Is it to your advantage to switch your choice?
It turns out that, even if it doesn't seem intuitive, you are more likely to win if you switch. Mathematicians argued about it, but have finally agreed.
I wanted to write a quick bit of code to see what probability I came up with. My language of choice at the moment is PHP, so here it is:
You can run it here:
http://sandbox.onlinephpfunctions.com/code/12a9471a3c5febfe08db2e18af07ad4f2037aa7f
(Don't be confused. In that sandbox, instead of "doors", I used "cards" )
<?php
$player_should_keep=0;
$player_should_swap=0;
for ($i=0; $i <= 100000; $i++) {
$doors=array('car','goat','goat');
shuffle($doors);
$known_car=array_search('car', $doors);
$player_choice=rand(0,2);
//trying to write this made it obvious to me WHY you should always switch
$hosts_choices=$doors;
unset($hosts_choices[$player_choice]); // The host cannot choose the player's door.

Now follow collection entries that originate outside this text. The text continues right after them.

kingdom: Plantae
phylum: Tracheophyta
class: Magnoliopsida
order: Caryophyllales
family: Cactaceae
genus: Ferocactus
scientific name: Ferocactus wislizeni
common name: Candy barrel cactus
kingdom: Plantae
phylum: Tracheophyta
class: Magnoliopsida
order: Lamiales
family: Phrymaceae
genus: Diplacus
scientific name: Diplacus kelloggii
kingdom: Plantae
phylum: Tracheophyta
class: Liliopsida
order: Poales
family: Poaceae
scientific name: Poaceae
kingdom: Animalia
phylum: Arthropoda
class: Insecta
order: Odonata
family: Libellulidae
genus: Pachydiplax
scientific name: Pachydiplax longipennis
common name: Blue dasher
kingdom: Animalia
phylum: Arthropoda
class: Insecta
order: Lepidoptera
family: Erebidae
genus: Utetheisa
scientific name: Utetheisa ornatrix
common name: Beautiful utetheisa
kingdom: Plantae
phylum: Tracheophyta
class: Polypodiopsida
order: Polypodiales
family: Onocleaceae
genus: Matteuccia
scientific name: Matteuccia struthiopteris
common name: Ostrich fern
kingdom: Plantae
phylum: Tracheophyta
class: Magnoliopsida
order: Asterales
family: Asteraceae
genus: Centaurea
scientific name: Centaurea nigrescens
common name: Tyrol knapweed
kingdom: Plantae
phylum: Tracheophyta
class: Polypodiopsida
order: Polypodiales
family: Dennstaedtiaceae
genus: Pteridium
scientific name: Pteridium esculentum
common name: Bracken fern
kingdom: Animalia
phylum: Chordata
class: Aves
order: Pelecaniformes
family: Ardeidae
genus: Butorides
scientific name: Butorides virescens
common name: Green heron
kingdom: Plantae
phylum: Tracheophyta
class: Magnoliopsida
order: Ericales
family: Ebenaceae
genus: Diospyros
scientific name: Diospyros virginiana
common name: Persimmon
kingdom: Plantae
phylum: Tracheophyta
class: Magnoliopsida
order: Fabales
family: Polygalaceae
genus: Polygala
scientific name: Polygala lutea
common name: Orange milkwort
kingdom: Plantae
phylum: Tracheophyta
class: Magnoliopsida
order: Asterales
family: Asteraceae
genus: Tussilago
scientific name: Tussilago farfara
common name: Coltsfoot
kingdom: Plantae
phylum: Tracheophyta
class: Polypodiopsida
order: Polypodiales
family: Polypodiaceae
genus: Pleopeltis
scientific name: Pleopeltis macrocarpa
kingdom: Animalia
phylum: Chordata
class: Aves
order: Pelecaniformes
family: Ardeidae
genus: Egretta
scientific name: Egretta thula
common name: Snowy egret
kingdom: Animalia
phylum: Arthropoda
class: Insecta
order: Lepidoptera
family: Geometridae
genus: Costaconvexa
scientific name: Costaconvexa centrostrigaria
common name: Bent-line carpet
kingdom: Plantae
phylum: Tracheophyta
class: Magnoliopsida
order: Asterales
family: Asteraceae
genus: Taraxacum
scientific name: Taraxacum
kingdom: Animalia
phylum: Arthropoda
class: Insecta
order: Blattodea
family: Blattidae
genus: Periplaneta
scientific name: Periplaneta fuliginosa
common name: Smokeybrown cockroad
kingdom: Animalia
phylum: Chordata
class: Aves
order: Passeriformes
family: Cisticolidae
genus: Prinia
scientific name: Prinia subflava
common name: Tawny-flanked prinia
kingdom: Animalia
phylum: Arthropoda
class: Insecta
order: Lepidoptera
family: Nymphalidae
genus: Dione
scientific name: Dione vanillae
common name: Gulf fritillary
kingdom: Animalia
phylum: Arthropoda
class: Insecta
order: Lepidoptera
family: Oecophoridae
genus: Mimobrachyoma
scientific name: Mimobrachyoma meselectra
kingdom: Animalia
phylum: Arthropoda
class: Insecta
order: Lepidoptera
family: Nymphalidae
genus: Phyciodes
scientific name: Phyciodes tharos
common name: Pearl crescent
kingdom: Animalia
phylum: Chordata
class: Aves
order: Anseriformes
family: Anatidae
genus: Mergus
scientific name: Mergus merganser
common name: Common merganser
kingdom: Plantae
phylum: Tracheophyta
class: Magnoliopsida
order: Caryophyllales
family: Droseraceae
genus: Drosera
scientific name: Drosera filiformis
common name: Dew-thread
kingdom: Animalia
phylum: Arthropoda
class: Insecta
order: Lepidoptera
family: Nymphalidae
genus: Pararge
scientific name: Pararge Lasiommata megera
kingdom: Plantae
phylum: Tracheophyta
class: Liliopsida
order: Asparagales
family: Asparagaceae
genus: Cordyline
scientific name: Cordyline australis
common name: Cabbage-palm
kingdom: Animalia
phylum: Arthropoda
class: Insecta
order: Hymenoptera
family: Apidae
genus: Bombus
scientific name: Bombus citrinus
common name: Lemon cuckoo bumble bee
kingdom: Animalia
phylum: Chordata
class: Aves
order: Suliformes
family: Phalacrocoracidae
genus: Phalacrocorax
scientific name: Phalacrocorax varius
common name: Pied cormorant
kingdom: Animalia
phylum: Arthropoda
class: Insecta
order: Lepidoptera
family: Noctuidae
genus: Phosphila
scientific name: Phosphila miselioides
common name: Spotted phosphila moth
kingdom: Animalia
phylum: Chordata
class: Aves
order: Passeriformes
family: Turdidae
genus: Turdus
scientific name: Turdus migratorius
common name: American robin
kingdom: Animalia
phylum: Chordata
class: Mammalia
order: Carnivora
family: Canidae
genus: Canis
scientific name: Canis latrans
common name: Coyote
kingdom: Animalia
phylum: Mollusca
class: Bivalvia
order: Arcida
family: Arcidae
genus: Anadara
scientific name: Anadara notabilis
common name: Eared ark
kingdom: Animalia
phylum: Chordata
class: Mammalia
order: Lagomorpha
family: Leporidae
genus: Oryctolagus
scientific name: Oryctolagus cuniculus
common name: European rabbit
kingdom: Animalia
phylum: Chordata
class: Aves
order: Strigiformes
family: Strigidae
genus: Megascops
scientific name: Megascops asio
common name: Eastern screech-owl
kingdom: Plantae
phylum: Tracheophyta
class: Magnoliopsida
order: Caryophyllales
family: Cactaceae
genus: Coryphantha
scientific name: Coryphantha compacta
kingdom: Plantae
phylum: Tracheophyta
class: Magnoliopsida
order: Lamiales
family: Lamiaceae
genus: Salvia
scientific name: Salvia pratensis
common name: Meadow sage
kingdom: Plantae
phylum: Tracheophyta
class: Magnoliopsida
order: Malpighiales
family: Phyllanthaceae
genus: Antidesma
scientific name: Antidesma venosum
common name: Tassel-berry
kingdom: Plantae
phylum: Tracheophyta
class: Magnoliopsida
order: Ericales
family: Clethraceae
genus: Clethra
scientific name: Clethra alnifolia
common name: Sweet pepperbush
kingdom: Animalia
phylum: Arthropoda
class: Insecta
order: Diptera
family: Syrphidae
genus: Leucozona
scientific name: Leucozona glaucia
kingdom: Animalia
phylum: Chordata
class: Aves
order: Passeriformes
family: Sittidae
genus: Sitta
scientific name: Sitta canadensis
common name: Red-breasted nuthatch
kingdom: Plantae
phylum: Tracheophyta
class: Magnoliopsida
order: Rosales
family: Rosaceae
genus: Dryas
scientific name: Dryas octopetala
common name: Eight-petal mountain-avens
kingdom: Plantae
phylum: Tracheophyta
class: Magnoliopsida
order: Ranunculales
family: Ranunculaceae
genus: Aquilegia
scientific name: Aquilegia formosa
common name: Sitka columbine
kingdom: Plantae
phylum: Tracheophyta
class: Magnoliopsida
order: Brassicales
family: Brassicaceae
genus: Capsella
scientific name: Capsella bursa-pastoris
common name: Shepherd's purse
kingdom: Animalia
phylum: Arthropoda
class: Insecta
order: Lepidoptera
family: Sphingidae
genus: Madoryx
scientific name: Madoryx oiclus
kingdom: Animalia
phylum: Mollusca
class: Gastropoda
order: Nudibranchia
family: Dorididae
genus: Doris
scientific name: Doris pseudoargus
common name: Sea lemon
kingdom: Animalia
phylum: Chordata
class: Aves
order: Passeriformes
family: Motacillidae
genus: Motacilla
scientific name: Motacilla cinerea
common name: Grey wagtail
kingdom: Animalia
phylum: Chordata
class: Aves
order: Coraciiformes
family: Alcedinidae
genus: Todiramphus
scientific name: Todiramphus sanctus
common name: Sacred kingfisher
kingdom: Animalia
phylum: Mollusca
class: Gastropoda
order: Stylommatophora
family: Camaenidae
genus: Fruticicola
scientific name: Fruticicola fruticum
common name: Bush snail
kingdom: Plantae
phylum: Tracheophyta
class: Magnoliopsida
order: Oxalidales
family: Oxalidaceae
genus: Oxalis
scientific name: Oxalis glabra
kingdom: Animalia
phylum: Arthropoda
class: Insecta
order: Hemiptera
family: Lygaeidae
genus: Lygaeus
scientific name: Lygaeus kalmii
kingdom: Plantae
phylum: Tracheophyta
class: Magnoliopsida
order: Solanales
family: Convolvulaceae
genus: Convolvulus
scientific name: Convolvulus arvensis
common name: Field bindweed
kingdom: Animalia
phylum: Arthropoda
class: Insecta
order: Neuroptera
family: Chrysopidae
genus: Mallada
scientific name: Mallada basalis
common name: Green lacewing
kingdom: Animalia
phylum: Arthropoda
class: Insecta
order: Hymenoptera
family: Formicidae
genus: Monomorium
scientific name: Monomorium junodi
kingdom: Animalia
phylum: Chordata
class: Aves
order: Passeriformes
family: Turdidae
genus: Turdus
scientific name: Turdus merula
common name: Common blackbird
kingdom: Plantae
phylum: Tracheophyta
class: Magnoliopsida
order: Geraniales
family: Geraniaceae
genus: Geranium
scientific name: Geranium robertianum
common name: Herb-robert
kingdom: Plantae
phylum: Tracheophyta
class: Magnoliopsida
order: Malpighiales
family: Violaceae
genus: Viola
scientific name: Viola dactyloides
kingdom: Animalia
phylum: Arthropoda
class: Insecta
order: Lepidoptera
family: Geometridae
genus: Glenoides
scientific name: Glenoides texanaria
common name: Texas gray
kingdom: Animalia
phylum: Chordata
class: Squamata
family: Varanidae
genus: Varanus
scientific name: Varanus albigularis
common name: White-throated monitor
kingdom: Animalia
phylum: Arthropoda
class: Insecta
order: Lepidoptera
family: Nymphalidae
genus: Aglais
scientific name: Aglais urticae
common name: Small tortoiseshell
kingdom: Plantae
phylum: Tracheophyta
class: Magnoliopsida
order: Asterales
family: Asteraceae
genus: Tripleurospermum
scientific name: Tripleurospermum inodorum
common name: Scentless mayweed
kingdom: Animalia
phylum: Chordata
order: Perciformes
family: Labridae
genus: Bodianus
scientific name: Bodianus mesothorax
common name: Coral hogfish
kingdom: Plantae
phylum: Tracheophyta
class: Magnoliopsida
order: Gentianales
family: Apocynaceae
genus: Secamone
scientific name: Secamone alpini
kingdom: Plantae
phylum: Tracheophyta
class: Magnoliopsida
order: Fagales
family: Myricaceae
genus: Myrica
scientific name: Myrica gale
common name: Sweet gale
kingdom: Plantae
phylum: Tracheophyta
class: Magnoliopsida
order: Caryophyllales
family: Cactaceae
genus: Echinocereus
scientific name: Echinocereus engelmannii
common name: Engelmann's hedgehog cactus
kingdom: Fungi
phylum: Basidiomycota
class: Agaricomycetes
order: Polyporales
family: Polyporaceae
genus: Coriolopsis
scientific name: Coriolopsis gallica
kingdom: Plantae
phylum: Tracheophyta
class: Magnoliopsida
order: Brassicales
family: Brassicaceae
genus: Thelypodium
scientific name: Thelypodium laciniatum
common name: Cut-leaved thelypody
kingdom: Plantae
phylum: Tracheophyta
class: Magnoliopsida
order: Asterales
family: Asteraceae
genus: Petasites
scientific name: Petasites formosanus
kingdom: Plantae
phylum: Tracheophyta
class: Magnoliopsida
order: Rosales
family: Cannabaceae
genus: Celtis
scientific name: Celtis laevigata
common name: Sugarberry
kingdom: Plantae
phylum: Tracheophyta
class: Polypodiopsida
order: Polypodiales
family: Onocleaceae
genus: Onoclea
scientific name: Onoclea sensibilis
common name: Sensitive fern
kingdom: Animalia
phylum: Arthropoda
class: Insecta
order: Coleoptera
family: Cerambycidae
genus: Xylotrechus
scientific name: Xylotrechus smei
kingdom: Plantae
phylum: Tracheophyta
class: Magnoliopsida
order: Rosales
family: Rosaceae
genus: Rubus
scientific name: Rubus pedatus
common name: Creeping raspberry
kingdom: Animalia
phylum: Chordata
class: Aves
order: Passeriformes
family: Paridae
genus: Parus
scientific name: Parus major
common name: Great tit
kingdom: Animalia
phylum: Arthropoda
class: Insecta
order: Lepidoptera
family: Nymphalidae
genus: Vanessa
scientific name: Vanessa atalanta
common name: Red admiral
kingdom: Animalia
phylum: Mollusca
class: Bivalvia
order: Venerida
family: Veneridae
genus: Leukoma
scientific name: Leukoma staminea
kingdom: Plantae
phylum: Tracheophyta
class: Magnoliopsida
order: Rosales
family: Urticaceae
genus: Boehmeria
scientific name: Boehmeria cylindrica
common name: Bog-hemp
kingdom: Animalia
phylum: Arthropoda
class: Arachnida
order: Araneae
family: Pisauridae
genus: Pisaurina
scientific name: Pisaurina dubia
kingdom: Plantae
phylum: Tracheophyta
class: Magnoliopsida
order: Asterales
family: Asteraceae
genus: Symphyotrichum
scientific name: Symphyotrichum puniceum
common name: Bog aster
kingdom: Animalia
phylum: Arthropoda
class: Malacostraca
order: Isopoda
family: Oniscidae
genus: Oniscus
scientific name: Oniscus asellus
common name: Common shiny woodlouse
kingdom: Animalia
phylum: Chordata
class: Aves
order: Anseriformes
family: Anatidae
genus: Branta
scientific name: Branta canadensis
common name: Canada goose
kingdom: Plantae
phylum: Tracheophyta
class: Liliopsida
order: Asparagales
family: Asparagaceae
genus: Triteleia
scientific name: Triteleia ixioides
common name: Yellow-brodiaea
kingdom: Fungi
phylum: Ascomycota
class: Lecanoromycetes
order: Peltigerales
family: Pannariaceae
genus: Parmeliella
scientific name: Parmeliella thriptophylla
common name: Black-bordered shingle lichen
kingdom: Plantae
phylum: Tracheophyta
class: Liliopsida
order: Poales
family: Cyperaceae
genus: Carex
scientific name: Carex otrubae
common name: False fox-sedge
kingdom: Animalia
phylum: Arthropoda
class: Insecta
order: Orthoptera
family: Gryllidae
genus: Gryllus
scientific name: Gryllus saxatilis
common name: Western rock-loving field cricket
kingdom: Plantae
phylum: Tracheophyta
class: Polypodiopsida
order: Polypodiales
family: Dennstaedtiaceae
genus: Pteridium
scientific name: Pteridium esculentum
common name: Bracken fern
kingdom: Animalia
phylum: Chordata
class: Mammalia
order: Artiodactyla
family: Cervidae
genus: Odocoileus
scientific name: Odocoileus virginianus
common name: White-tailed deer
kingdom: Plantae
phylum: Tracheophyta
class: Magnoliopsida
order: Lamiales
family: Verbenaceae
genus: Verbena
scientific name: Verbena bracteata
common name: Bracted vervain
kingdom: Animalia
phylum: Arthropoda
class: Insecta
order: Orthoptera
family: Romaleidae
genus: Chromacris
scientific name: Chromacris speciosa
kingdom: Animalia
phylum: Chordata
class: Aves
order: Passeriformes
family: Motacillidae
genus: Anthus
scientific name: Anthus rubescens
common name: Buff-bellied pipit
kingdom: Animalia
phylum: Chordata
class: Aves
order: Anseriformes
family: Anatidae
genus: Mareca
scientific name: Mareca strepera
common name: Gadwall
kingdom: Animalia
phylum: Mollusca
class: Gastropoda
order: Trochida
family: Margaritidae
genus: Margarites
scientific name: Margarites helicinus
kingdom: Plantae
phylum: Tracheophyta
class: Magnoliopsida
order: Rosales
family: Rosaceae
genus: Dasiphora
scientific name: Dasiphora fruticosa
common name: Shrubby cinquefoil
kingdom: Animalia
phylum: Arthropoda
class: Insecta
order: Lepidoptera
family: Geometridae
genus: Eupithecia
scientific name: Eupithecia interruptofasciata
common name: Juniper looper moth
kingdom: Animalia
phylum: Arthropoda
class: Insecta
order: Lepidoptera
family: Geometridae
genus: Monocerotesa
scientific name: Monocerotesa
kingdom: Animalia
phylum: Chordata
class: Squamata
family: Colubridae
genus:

unset($hosts_choices[$known_car]); // The host cannot choose the car.
$hck=array_keys($hosts_choices);
shuffle($hck);
$hosts_choice=reset($hck); // at this point, the host will only have 1 or 2 doors to choose from.
unset($doors[$hosts_choice]);
if ($doors[$player_choice]=='car') {
$player_should_keep++;
}else{
$player_should_swap++;
}
}
echo 'Players who did not swap would have won '. $player_should_keep . ' times'."
\n\n";
echo 'Players who did swap would have won '. $player_should_swap . ' times'."
\n\n";
?>
The funny thing is, I realized after I wrote it that I could comment out the biggest part of the logic, and the code still works. I never actually did anything with the edited version of the $doors array. I could, if there were a skeptic that needed to see actual guesses and actual outcomes, but it isn't really necessary.
Think of it this way, if I have a 1:3 chance selecting the car on the first go, there is a 2:3 chance I didn't choose a car. The host always removes a goat, so my choice is to believe that my 1:3 guess was right and stick to it, or to decide that I was probably wrong, and therefor switch. In the 2/3 of cases, where a goat was chosen and the other goat was removed, the only door left is the winning door.
Because I stepped through the logic in the PHP above, I could actually write a guessing routine, but I shortened it when I realized all I had to calculate was if the player SHOULD switch. Then, thinking about and writing this blog post made me realize how little of the PHP code I actually needed, and how obvious (retrospectively obvious) it is that switching is the preferred choice.